--- SUPPLIED RECORDS ---

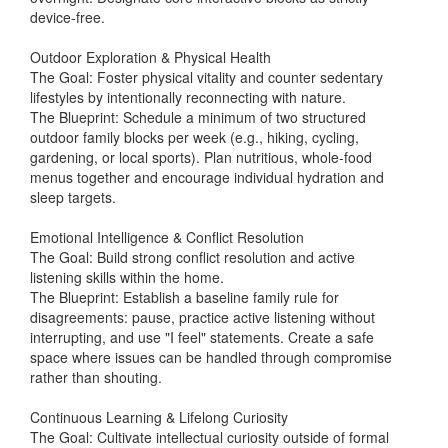
device-free.
Outdoor Exploration & Physical Health
The Goal: Foster physical vitality and counter sedentary
lifestyles by intentionally reconnecting with nature.
The Blueprint: Schedule a minimum of two structured
outdoor family blocks per week (e.g., hiking, cycling,
gardening, or local sports). Plan nutritious, whole-food
menus together and encourage individual hydration and
sleep targets.
Emotional Intelligence & Conflict Resolution
The Goal: Build strong conflict resolution and active
listening skills within the home.
The Blueprint: Establish a baseline family rule for
disagreements: pause, practice active listening without
interrupting, and use "I feel" statements. Create a safe
space where issues can be handled through compromise
rather than shouting.
Continuous Learning & Lifelong Curiosity
The Goal: Cultivate intellectual curiosity outside of formal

---

Omit the pictures, then retype the remaining material without a single change.

:: YOUR RESPONSE ::
device-free.
Outdoor Exploration & Physical Health
The Goal: Foster physical vitality and counter sedentary
lifestyles by intentionally reconnecting with nature.
The Blueprint: Schedule a minimum of two structured
outdoor family blocks per week (e.g., hiking, cycling,
gardening, or local sports). Plan nutritious, whole-food
menus together and encourage individual hydration and
sleep targets.
Emotional Intelligence & Conflict Resolution
The Goal: Build strong conflict resolution and active
listening skills within the home.
The Blueprint: Establish a baseline family rule for
disagreements: pause, practice active listening without
interrupting, and use "I feel" statements. Create a safe
space where issues can be handled through compromise
rather than shouting.
Continuous Learning & Lifelong Curiosity
The Goal: Cultivate intellectual curiosity outside of formal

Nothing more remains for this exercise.